If anyone here in the UK and lives in Sussex, please offer her some assistance.

i live in Brighton and have seen people from Hen Heaven at small local events, there was an Animal Aid fayre in Worthing a few weeks ago and they had a stall with a live chicken with them. i got to feed the chicken and it was so cute ;)

i'm not sure if it's them, but there are some eggs that are sold in health food shops around here that are labelled as 'vegan friendly'. i think this is a bit of false advertising because as many people have said, vegans don't eat eggs. however i totally support their policy of rescuing hens from slaughter and battery egg production. i wouldn't personally eat the eggs as i never really liked eggs before and see no need for them now, but someone who hasn't (yet) seen the need to go vegan would be helping animals a lot more buying these than the 'free-range' eggs in most shops.
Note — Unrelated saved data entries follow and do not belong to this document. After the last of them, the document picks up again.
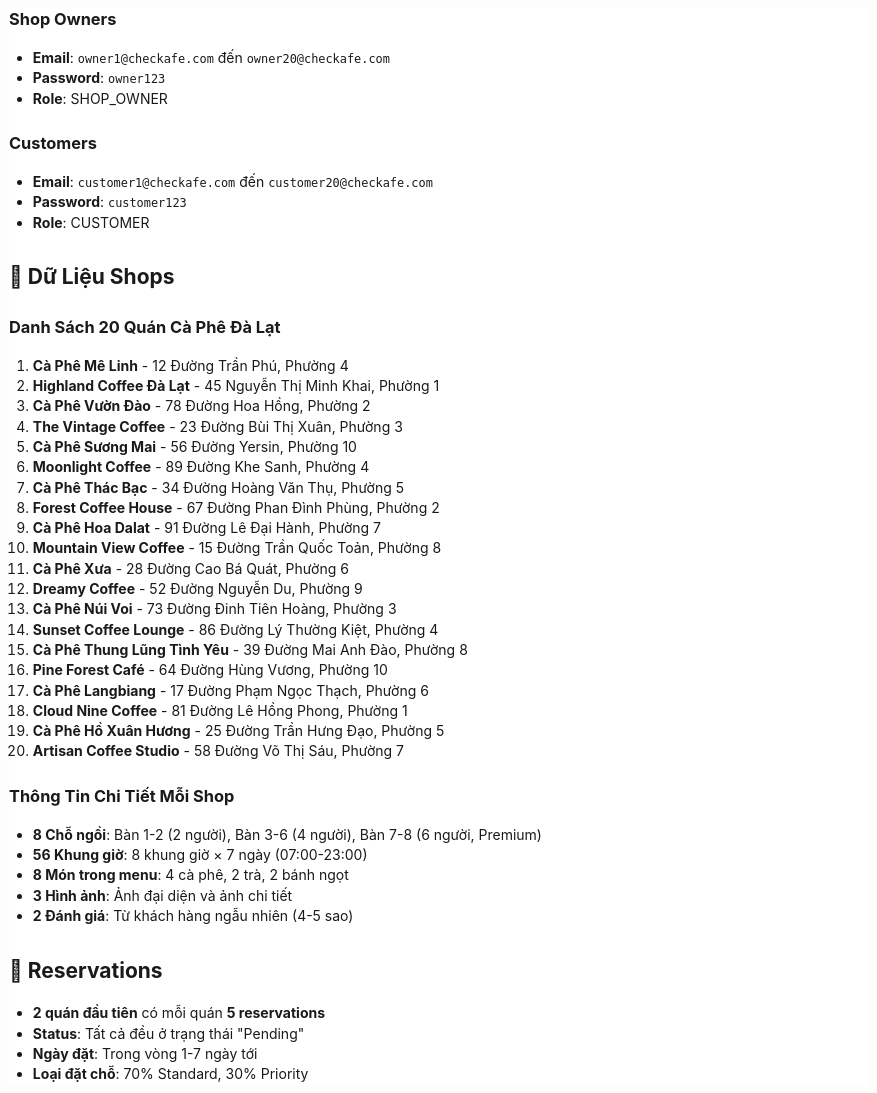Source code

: ### Shop Owners
- **Email**: `owner1@checkafe.com` đến `owner20@checkafe.com`
- **Password**: `owner123`
- **Role**: SHOP_OWNER

### Customers
- **Email**: `customer1@checkafe.com` đến `customer20@checkafe.com`
- **Password**: `customer123`
- **Role**: CUSTOMER

## 🏪 Dữ Liệu Shops

### Danh Sách 20 Quán Cà Phê Đà Lạt

1. **Cà Phê Mê Linh** - 12 Đường Trần Phú, Phường 4
2. **Highland Coffee Đà Lạt** - 45 Nguyễn Thị Minh Khai, Phường 1
3. **Cà Phê Vườn Đào** - 78 Đường Hoa Hồng, Phường 2
4. **The Vintage Coffee** - 23 Đường Bùi Thị Xuân, Phường 3
5. **Cà Phê Sương Mai** - 56 Đường Yersin, Phường 10
6. **Moonlight Coffee** - 89 Đường Khe Sanh, Phường 4
7. **Cà Phê Thác Bạc** - 34 Đường Hoàng Văn Thụ, Phường 5
8. **Forest Coffee House** - 67 Đường Phan Đình Phùng, Phường 2
9. **Cà Phê Hoa Dalat** - 91 Đường Lê Đại Hành, Phường 7
10. **Mountain View Coffee** - 15 Đường Trần Quốc Toản, Phường 8
11. **Cà Phê Xưa** - 28 Đường Cao Bá Quát, Phường 6
12. **Dreamy Coffee** - 52 Đường Nguyễn Du, Phường 9
13. **Cà Phê Núi Voi** - 73 Đường Đinh Tiên Hoàng, Phường 3
14. **Sunset Coffee Lounge** - 86 Đường Lý Thường Kiệt, Phường 4
15. **Cà Phê Thung Lũng Tình Yêu** - 39 Đường Mai Anh Đào, Phường 8
16. **Pine Forest Café** - 64 Đường Hùng Vương, Phường 10
17. **Cà Phê Langbiang** - 17 Đường Phạm Ngọc Thạch, Phường 6
18. **Cloud Nine Coffee** - 81 Đường Lê Hồng Phong, Phường 1
19. **Cà Phê Hồ Xuân Hương** - 25 Đường Trần Hưng Đạo, Phường 5
20. **Artisan Coffee Studio** - 58 Đường Võ Thị Sáu, Phường 7

### Thông Tin Chi Tiết Mỗi Shop

- **8 Chỗ ngồi**: Bàn 1-2 (2 người), Bàn 3-6 (4 người), Bàn 7-8 (6 người, Premium)
- **56 Khung giờ**: 8 khung giờ × 7 ngày (07:00-23:00)
- **8 Món trong menu**: 4 cà phê, 2 trà, 2 bánh ngọt
- **3 Hình ảnh**: Ảnh đại diện và ảnh chi tiết
- **2 Đánh giá**: Từ khách hàng ngẫu nhiên (4-5 sao)

## 📅 Reservations

- **2 quán đầu tiên** có mỗi quán **5 reservations**
- **Status**: Tất cả đều ở trạng thái "Pending"
- **Ngày đặt**: Trong vòng 1-7 ngày tới
- **Loại đặt chỗ**: 70% Standard, 30% Priority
i may have mentioned this before, but i stayed at a veggie B&B in Devon called Fern Tor earlier in the year and they have many rescued animals including chickens. all their food is vegan unless you want to have their eggs with your breakfast. the owners of the place are both vegan and i thought it was a great idea for veggies who have yet to cross over to veganism.

tails4wagging
Oct 12th, 2004, 06:30 AM
My friend who eats the eggs, is so animal rights,she is known to the law and has crossed them on many a occasion in the name of liberation, so I cannot get around her eating eggs!!. But she has a clear concience about eating them from rescued hens, but agrees with our argument.
Me I had a couple of eggs a few months ago from resued hens, cause I fancied egg and chips, and promptly felt sick, I think it was the thought of eating a chickens period that did it!!!. Never again.
Hen Heaven has many hens and turkeys, and Linda gets some abusive from her neighbours, typical and I guess they buy their eggs from a supermarket thinking their concience is clear if they buy free range!!

uww27225
Oct 12th, 2004, 01:35 PM
I feel this topic is trying to address two issues at once. First, there's the issue of whether eating eggs from rescued hens is vegan. I think we all agree that it clearly isn't. However, the second question addresses whether or not eating these eggs corresponds with the ethics behind veganism. Here is where I feel the issue could be open to debate. If you feel that non-interference is an important aspect to veganism, then you may be feel eating any eggs is unethical. However, if you feel that no-harm/reducing animal suffering is the unerlying ethics of veganism, then you may feel that while the consumption of these eggs is not vegan, it isn't unethical either. I, personally, identify with the latter stance.

ConsciousCuisine
Oct 12th, 2004, 01:38 PM
I feel it is unethical for someone calling themselves a "Vegan" to engage in non-vegan activities (ie. eating eggs).